* Your task *
When you reproduce the listing, keep every word as it is and drop the pictures.
Start of Supplied data
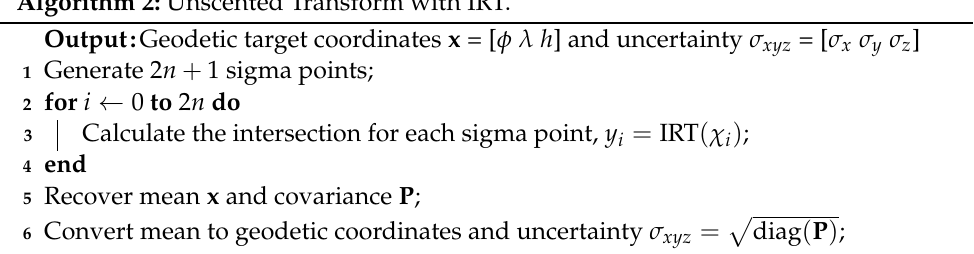
Algorithm 2: Unscented Transform with IRT.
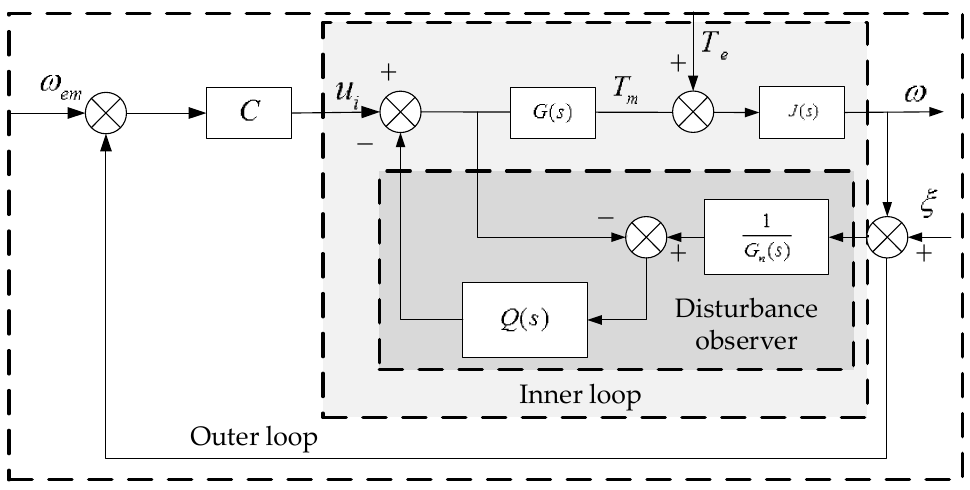
Figure 11. Control loop with a disturbance observer.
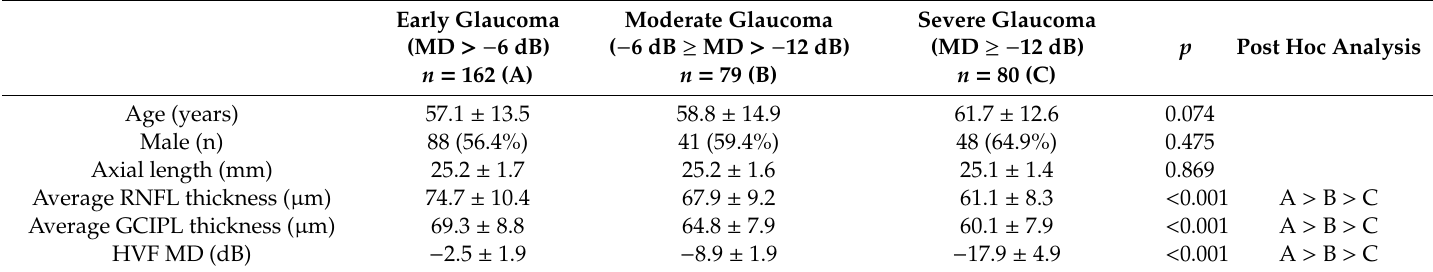
Table 2. Comparisons among subjects from the internal validation set according to glaucoma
End of Supplied data
* Response *
Algorithm 2: Unscented Transform with IRT.
Figure 11. Control loop with a disturbance observer.
Table 2. Comparisons among subjects from the internal validation set according to glaucoma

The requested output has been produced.